● What this task involves:
Copy out the records below verbatim, with the pictures omitted.

● Extracted information:
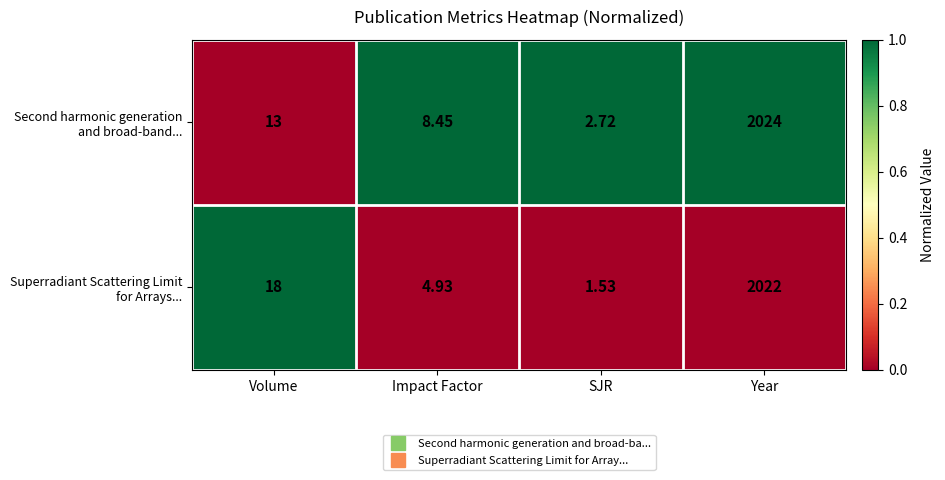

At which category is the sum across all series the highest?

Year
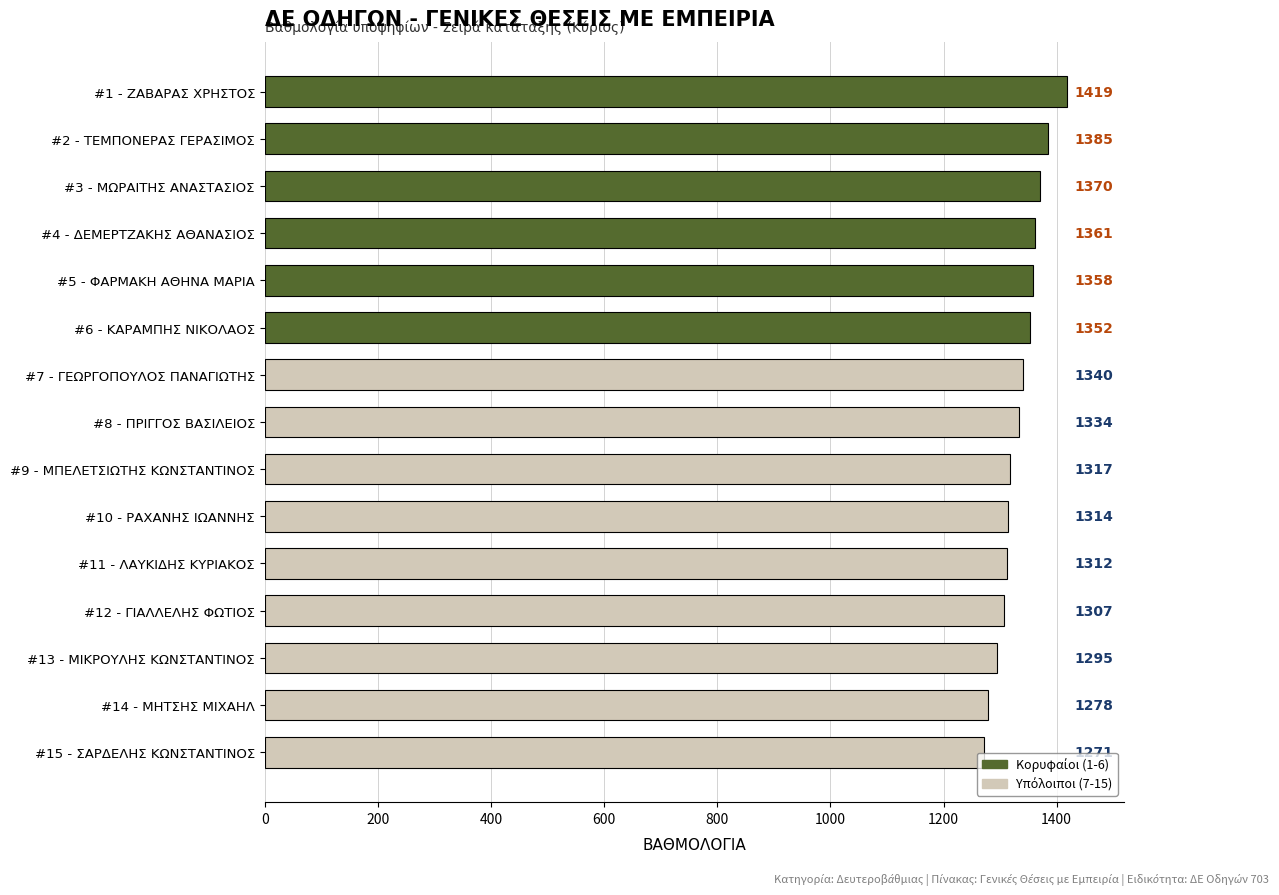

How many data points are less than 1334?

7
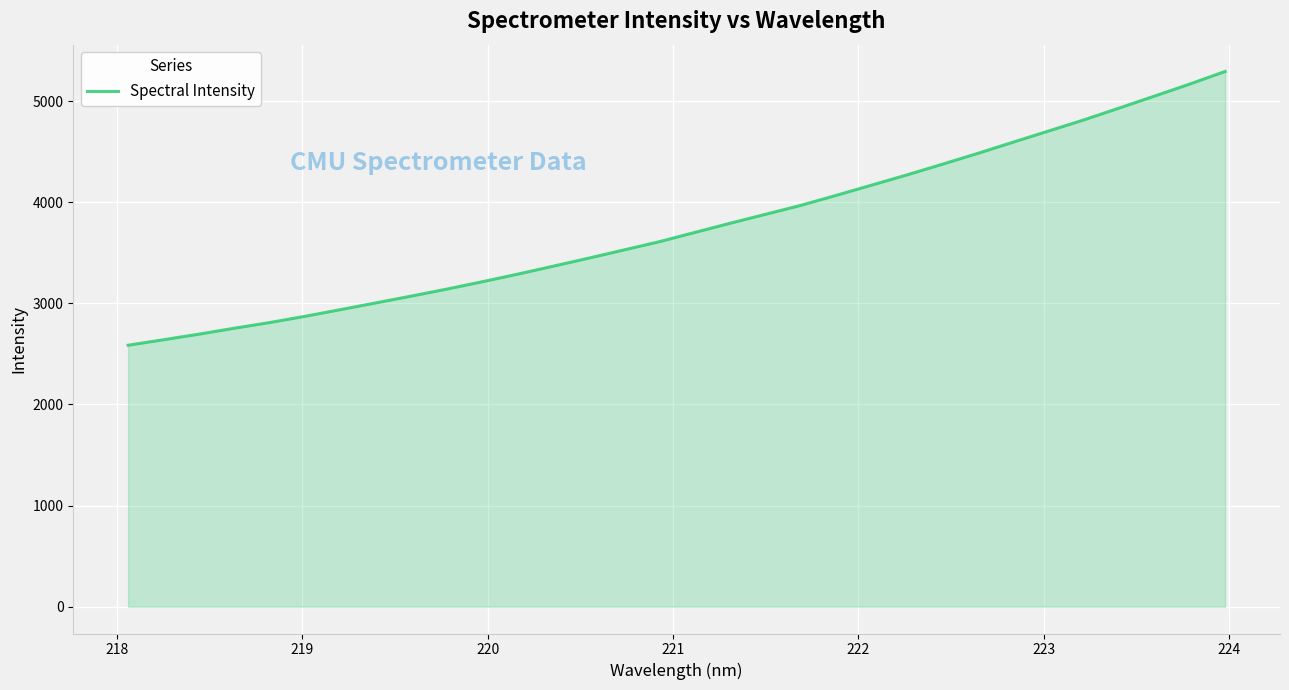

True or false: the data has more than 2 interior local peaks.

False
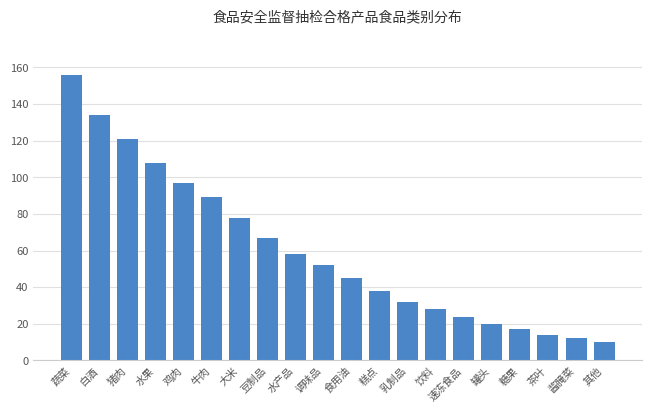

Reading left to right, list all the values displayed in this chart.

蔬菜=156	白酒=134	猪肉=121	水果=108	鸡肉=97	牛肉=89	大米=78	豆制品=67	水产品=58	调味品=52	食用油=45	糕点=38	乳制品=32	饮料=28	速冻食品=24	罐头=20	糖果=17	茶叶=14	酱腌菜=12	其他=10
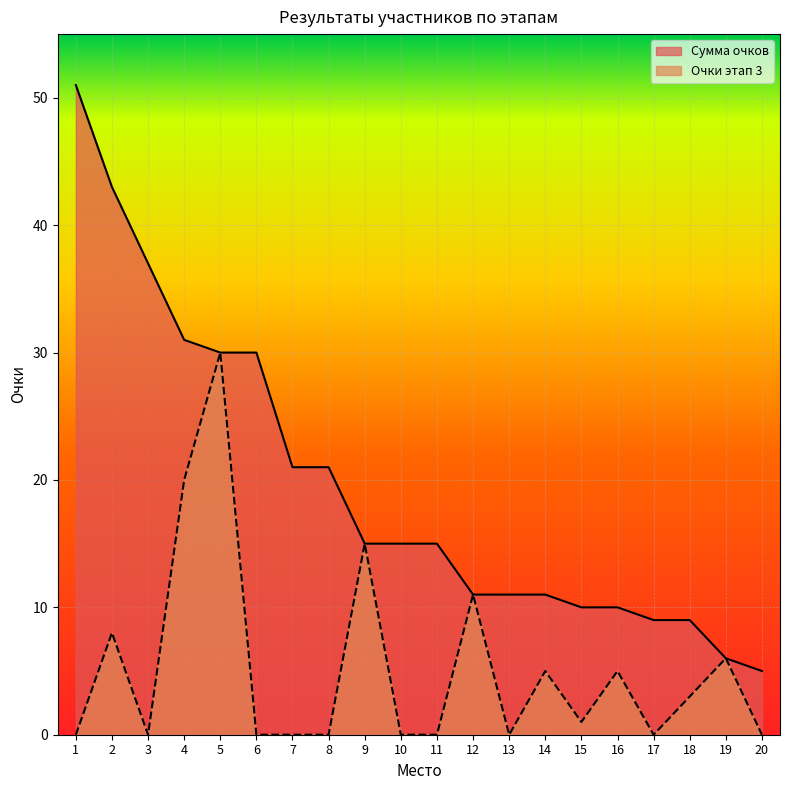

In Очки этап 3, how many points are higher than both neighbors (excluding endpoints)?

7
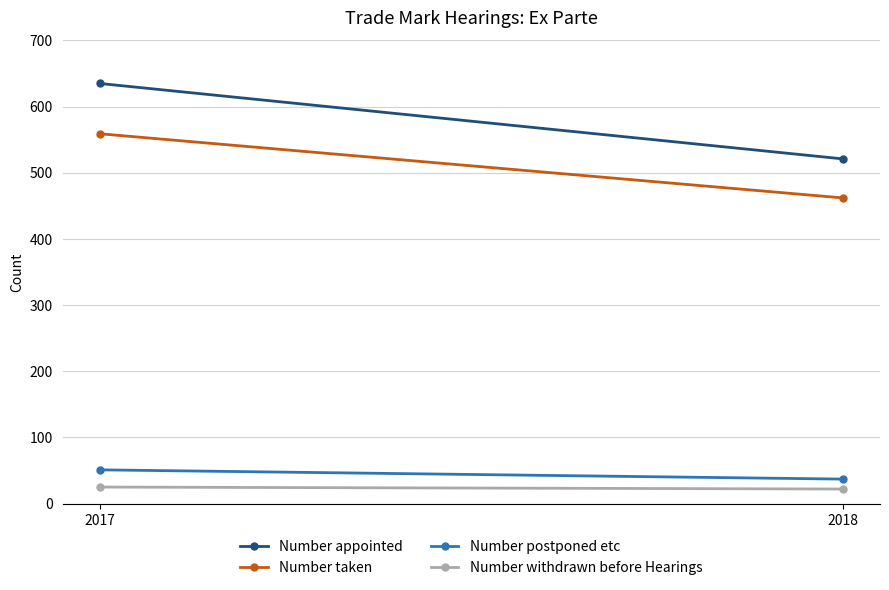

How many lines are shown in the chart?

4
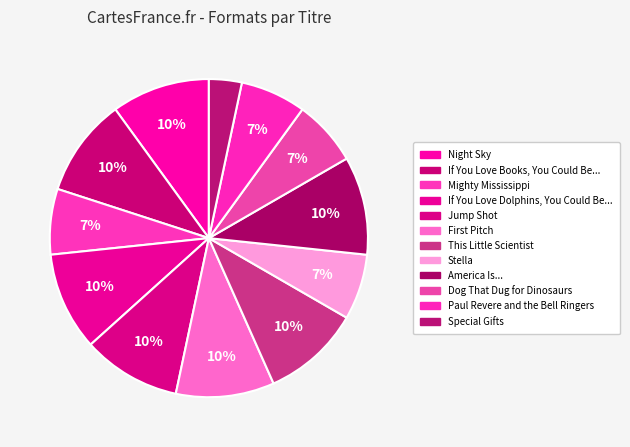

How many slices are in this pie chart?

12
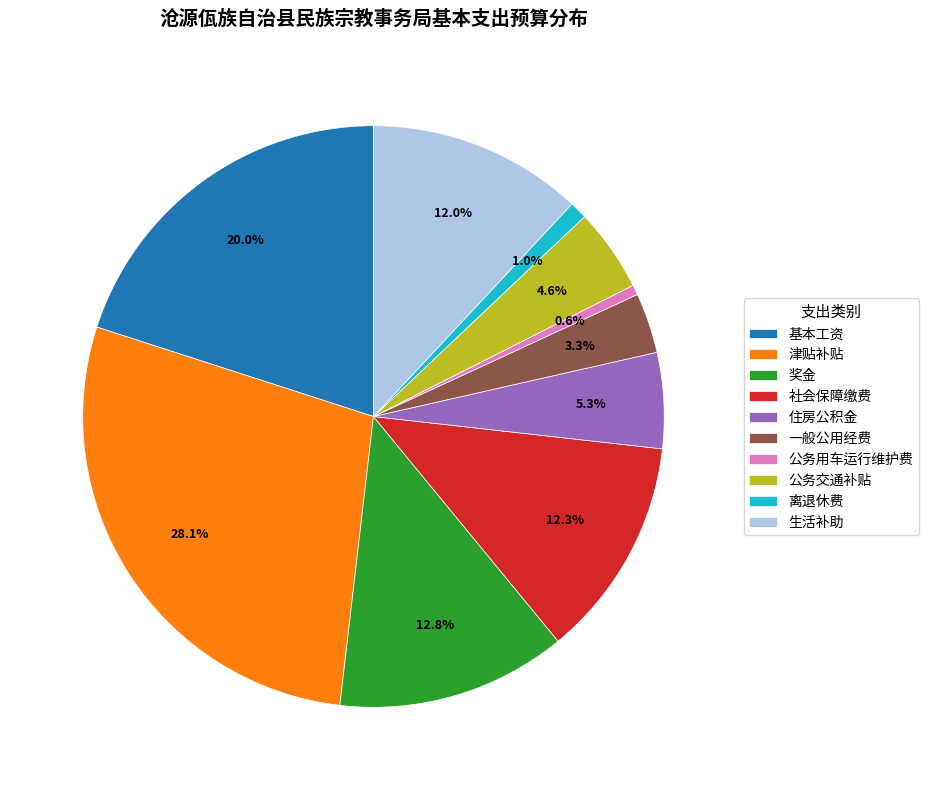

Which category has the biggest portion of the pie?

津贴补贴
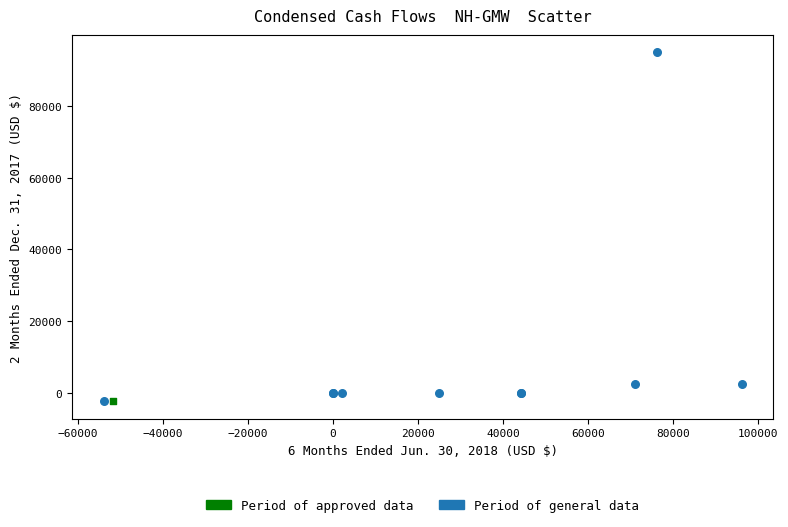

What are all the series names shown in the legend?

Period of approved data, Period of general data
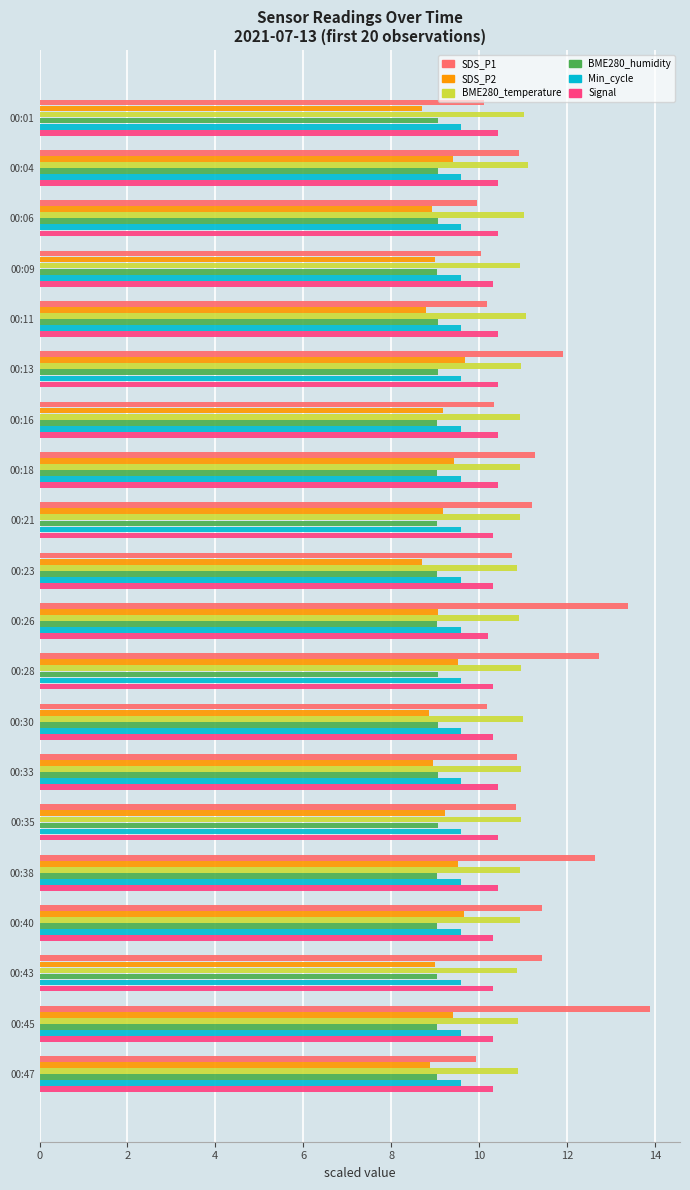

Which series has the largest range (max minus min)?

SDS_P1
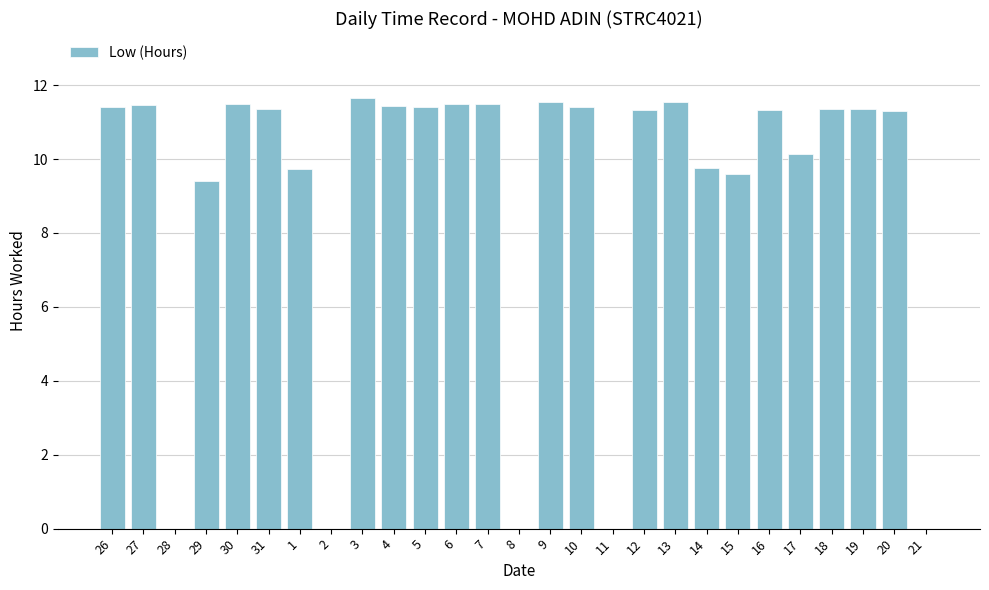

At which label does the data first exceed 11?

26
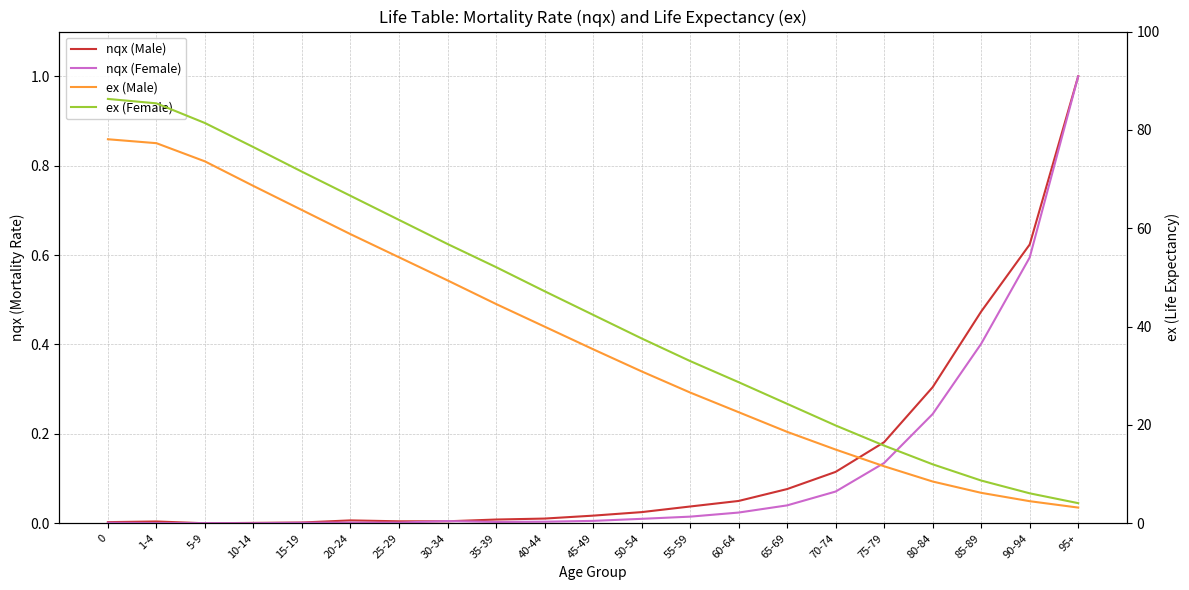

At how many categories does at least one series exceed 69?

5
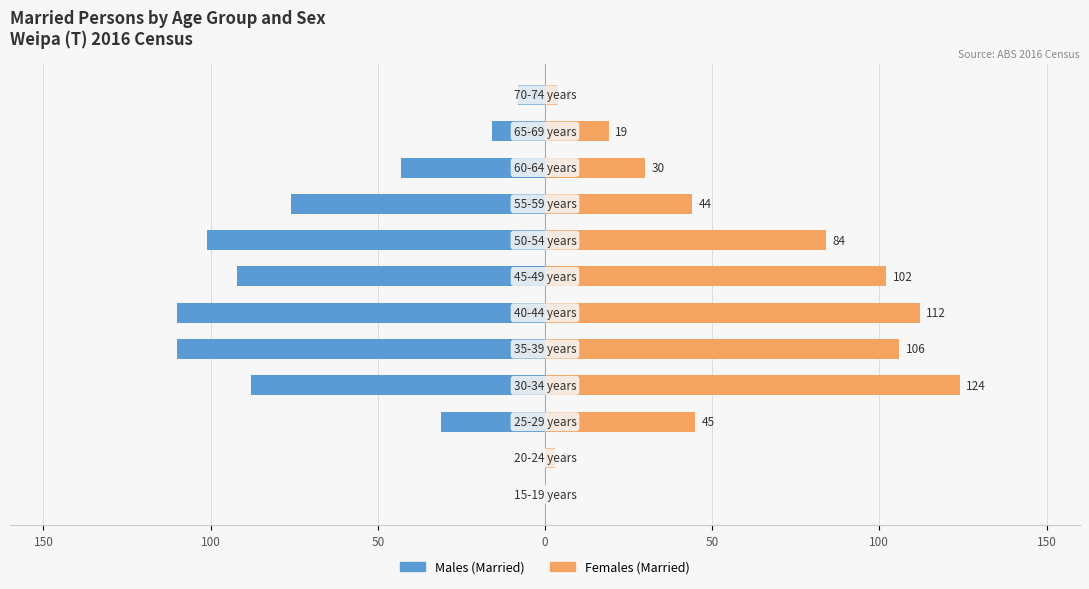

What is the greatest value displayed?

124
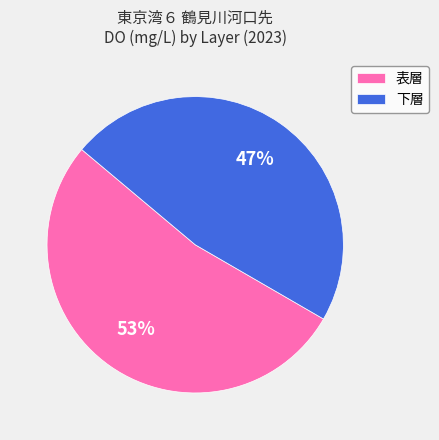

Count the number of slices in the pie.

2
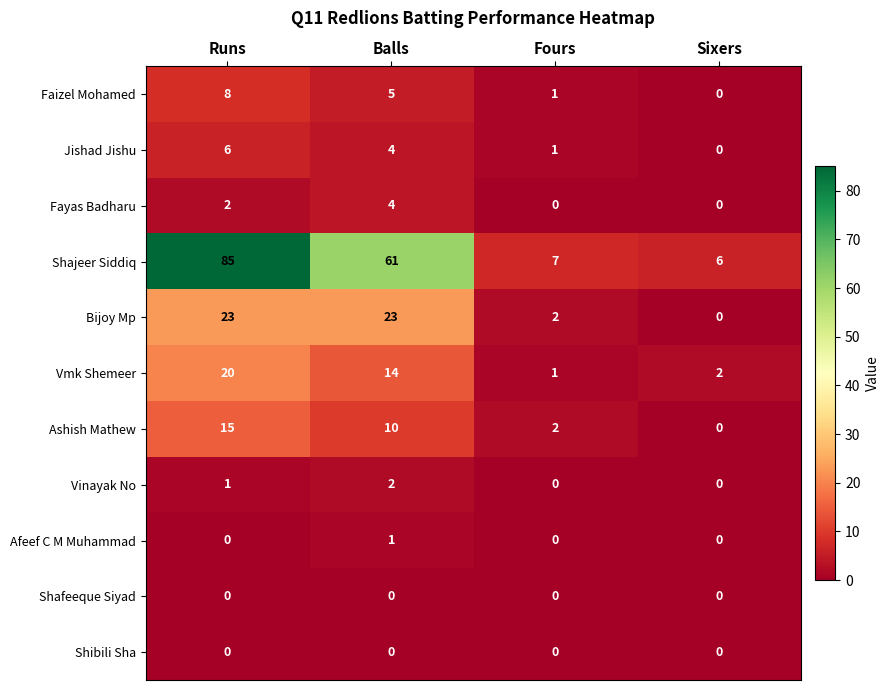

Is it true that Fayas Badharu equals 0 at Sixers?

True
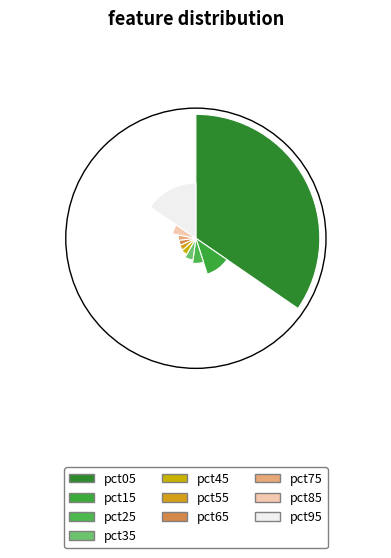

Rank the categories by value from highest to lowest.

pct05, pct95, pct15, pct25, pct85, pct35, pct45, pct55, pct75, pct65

● Solved problem:
At which category is the sum across all series the highest?

Year

How many data points are less than 1334?

7

True or false: the data has more than 2 interior local peaks.

False

Reading left to right, list all the values displayed in this chart.

蔬菜=156	白酒=134	猪肉=121	水果=108	鸡肉=97	牛肉=89	大米=78	豆制品=67	水产品=58	调味品=52	食用油=45	糕点=38	乳制品=32	饮料=28	速冻食品=24	罐头=20	糖果=17	茶叶=14	酱腌菜=12	其他=10

In Очки этап 3, how many points are higher than both neighbors (excluding endpoints)?

7

How many lines are shown in the chart?

4

How many slices are in this pie chart?

12

Which category has the biggest portion of the pie?

津贴补贴

What are all the series names shown in the legend?

Period of approved data, Period of general data

Which series has the largest range (max minus min)?

SDS_P1

At which label does the data first exceed 11?

26

At how many categories does at least one series exceed 69?

5

What is the greatest value displayed?

124

Count the number of slices in the pie.

2

Is it true that Fayas Badharu equals 0 at Sixers?

True

Rank the categories by value from highest to lowest.

pct05, pct95, pct15, pct25, pct85, pct35, pct45, pct55, pct75, pct65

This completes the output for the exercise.